Capítulo 6 – O Contrato
Era estranho estar sentada diante de um advogado usando terno de grife, com uma caneta tinindo de cara e um contrato de casamento na minha frente… E eu, com as mãos trêmulas, uma blusa simples e o coração em pedaços.
Minha mãe ainda estava no hospital, e cada dia que passava o tratamento ficava mais caro. Eu já tinha vendido tudo que podia, até minha dignidade começava a ir junto.
— Está tudo aqui, senhorita Monteiro. O casamento será apenas formal. Você terá sua própria ala na mansão. Não há exigência de intimidade, exceto uma cláusula referente a… fertilidade, que podemos conversar depois — disse o advogado, sem me encarar diretamente.
Eu engoli seco.
— E se eu quiser desistir?
Ele me encarou pela primeira vez.
— Você não poderá. Uma vez assinado, é irrevogável por doze meses. Romper antes do prazo resultará em multa — ele apontou para um número exorbitante.
Pensei na minha mãe. Pensei na vida que eu tinha, ou melhor, que não tinha.
E foi aí que ele entrou na sala.
Leonardo Vasques.
O mesmo homem do carro preto. Os mesmos olhos frios de tantos anos atrás, agora ainda mais intensos. Por um instante, tive certeza: ele era o menino triste e solitário que eu vi aos 10 anos, naquele carro de luxo. Mas agora, era um homem feito… E completamente inalcançável.
Ele me olhou como se fosse ver uma faxineira sentada na sua cadeira de couro.
— É você? — ele perguntou, quase entediado.
— Sim — respondi, tentando manter a voz firme.

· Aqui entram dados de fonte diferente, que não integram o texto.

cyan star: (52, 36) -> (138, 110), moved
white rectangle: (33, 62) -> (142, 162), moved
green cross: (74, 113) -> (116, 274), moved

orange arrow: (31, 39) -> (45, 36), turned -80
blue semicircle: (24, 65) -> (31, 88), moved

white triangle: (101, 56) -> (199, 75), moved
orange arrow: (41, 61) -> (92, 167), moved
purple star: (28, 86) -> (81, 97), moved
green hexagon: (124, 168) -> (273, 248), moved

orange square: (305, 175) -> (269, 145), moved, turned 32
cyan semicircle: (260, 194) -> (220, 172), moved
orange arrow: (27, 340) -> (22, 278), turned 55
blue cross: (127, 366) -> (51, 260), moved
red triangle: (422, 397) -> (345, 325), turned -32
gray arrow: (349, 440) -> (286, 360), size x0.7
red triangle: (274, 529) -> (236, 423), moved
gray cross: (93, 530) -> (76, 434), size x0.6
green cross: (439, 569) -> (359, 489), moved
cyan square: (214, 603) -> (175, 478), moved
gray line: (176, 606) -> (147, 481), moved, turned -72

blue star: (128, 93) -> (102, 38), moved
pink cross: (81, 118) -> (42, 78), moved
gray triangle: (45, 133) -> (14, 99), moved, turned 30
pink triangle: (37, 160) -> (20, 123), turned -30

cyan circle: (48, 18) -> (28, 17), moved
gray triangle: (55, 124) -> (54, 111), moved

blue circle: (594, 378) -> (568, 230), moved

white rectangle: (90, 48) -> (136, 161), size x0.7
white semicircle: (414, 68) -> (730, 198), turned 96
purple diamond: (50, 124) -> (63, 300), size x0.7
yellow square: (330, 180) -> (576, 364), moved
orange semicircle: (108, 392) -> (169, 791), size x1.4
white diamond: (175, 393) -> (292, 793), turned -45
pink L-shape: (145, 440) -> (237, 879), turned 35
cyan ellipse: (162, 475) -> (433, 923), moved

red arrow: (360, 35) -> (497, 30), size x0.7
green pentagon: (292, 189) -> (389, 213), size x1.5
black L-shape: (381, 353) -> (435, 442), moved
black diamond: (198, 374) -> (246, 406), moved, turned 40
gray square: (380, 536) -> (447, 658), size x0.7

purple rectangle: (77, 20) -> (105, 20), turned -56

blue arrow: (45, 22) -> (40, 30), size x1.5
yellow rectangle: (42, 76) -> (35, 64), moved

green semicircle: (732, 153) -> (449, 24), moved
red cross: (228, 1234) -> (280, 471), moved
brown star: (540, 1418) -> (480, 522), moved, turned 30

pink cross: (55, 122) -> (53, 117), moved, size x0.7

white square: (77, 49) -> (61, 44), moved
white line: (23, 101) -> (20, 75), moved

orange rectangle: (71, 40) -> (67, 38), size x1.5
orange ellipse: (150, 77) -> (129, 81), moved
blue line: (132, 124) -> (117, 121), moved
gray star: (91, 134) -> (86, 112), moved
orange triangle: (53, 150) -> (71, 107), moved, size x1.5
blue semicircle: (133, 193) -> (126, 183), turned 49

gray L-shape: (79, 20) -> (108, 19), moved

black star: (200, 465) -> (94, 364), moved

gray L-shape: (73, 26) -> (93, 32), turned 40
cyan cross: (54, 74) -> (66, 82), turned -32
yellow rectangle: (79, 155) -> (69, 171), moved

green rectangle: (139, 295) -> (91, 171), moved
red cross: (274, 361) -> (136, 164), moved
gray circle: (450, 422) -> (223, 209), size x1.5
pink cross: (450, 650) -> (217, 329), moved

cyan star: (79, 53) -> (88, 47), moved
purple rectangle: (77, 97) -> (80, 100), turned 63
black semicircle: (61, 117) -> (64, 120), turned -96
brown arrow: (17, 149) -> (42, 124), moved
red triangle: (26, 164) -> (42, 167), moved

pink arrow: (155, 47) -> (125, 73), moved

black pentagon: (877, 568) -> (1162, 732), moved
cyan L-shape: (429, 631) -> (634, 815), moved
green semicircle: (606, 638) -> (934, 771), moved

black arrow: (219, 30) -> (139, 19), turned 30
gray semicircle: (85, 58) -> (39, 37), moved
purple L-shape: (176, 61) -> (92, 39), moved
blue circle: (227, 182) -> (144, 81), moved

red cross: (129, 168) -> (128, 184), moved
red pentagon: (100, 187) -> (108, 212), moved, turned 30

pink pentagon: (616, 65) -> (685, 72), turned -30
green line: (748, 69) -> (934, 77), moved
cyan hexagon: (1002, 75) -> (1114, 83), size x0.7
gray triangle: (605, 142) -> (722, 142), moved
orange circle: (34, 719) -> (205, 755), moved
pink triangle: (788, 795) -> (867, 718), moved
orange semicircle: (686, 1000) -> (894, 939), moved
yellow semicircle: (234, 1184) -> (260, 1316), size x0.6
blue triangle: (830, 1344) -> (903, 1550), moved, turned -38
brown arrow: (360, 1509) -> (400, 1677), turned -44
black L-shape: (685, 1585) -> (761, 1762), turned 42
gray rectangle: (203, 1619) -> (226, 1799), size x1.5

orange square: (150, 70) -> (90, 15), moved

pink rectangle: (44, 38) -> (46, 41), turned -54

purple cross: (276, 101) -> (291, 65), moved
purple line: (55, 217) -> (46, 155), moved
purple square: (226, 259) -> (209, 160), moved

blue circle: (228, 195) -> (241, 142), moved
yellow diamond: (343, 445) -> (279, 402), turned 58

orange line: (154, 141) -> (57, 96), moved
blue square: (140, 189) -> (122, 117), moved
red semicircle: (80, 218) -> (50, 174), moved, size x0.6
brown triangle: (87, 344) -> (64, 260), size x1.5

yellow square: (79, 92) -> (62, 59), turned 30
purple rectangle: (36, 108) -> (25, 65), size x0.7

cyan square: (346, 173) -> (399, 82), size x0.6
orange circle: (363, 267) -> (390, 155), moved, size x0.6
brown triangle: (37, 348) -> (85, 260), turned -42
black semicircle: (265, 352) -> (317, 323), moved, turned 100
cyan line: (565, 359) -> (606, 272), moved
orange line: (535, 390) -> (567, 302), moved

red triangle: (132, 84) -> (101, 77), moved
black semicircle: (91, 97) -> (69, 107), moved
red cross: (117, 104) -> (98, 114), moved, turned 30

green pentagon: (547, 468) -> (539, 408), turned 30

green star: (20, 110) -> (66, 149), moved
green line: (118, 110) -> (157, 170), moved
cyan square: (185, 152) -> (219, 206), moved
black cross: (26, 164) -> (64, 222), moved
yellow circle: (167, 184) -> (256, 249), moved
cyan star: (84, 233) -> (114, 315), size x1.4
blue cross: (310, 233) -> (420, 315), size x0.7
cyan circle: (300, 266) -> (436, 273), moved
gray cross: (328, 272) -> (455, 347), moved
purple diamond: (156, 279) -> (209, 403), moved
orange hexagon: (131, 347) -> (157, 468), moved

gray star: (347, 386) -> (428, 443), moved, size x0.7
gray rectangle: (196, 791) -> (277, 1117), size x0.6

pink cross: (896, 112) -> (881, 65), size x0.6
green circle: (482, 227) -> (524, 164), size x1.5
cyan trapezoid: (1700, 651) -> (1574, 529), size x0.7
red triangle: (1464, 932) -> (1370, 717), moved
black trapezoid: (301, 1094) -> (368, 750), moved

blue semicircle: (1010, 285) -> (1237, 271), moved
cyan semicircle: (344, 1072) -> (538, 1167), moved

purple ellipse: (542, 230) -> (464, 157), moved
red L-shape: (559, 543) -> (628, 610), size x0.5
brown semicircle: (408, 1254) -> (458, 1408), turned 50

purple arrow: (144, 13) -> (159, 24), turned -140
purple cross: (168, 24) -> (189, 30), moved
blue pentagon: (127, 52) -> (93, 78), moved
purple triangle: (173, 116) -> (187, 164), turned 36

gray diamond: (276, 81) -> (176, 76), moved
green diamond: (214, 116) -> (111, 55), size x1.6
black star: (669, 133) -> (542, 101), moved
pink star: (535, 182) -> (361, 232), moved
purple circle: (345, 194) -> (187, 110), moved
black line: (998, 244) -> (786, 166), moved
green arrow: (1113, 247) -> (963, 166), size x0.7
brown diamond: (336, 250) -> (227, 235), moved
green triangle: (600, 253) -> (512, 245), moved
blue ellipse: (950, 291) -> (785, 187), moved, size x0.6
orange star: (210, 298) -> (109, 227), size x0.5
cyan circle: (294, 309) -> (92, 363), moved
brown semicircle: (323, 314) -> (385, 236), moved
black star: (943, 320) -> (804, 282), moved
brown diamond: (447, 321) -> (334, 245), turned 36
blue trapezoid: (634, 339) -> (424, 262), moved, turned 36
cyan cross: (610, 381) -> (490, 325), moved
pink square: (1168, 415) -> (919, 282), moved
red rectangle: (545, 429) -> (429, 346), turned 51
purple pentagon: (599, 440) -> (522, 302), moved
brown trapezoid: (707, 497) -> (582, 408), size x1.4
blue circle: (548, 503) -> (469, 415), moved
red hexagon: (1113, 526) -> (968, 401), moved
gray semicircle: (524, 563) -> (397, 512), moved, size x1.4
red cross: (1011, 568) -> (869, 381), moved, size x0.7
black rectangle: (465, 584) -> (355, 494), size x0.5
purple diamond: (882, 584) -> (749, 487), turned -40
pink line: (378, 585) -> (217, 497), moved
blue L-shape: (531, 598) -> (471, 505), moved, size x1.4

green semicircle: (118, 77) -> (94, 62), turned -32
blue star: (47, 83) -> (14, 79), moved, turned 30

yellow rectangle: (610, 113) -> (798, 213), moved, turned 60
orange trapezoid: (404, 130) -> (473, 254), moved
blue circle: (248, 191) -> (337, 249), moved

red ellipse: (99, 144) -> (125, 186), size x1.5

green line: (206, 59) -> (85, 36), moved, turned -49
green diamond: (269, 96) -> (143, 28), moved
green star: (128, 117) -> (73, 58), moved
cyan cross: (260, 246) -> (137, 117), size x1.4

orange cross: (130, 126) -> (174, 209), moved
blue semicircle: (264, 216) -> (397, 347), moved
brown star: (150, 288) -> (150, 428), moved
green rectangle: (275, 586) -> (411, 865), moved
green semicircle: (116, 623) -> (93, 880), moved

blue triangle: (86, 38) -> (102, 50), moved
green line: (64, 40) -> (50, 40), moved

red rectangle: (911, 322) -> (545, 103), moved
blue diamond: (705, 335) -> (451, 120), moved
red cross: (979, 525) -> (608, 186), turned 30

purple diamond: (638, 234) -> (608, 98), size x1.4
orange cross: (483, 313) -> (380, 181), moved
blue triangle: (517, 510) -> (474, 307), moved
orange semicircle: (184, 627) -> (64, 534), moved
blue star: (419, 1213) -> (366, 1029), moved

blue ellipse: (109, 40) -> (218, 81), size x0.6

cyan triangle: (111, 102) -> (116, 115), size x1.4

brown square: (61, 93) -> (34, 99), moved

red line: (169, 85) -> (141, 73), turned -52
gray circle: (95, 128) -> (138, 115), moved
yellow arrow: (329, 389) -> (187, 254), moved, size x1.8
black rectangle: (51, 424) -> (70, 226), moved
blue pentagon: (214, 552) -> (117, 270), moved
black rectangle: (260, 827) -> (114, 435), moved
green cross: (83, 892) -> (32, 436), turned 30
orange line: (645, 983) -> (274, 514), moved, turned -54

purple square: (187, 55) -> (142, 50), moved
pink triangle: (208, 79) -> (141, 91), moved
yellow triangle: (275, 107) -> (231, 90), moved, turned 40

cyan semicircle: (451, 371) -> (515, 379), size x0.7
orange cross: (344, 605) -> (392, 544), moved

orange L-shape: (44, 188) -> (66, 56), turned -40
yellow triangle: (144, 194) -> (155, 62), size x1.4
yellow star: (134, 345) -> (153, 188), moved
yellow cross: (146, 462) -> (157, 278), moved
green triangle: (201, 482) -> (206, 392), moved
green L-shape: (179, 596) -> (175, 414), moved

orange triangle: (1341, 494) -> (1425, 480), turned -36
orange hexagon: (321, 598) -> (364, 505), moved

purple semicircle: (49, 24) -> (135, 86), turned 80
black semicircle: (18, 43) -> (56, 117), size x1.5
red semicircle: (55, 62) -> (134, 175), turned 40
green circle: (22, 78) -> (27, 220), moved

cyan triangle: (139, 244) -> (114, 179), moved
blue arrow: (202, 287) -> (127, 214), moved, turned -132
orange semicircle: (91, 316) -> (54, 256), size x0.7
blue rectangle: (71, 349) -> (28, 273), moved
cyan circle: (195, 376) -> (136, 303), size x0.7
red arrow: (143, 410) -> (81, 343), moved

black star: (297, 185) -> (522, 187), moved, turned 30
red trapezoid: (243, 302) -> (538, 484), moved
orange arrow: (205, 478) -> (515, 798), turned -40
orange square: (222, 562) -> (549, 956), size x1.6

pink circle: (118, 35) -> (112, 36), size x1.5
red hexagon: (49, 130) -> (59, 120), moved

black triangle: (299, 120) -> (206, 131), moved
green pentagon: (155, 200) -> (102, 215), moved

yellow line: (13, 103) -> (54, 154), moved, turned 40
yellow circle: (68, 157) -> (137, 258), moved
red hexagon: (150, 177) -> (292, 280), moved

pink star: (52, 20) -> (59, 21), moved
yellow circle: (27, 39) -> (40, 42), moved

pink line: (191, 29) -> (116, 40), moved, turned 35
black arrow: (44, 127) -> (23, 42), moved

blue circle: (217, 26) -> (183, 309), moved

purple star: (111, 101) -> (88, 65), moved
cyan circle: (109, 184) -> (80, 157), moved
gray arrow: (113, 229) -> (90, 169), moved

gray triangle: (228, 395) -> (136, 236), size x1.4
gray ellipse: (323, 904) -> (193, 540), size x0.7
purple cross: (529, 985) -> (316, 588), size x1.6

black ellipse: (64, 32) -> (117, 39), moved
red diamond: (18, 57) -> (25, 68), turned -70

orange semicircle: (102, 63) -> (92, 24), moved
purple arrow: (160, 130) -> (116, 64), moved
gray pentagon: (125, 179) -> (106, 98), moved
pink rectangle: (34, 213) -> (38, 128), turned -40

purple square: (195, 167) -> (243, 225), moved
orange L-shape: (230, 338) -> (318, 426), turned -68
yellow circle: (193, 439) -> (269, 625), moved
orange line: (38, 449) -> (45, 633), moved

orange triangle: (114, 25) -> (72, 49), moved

— Não era pra ser você. Mas... já que chegou até aqui, vamos terminar isso logo.
O advogado pigarreou.
— Senhor Vasques, a senhorita Monteiro leu o contrato e está pronta para assinar.
Leonardo nem sequer me olhou.
— Ótimo. Quanto antes isso acabar, melhor. Não tenho tempo pra joguinhos.
Eu quis dizer que não estava brincando, que isso não era um jogo pra mim. Mas quem escutaria?
Assinei.
Naquele segundo, eu vendi a minha liberdade.
O casamento aconteceu dois dias depois. Sem convidados. Sem música. Sem beijo.
Somente duas testemunhas, o juiz e um fotógrafo para comprovar legalmente.
No final da cerimônia, Leonardo se virou para mim, ainda sem sorrir.
— Bem-vinda ao meu mundo. Regras: não mexa nas minhas coisas, não apareça na empresa, e nunca — ele enfatizou — nunca pense que esse casamento é de verdade.
Respirei fundo.
— Tudo bem. Só preciso da ajuda pra minha mãe. O resto... pode fingir que eu nem existo.
Ele arqueou uma sobrancelha, pela primeira vez, surpreso com a minha frieza.
— Interessante. Talvez isso funcione, afinal.
Mas havia algo nos olhos dele...
Um incômodo, talvez. Uma memória. Uma dúvida.
E naquele dia, ao chegar na mansão, vi um porta-retrato virado para baixo no escritório dele.
Curiosa, espiei.
Era uma foto antiga.
Uma criança num carro preto, com os olhos tristes, encarando o nada.
O mesmo olhar que me perseguiu desde os meus 10 anos.
Eu não estava louca.
Eu o conhecia desde antes.
E ele... talvez se lembrasse de mim também.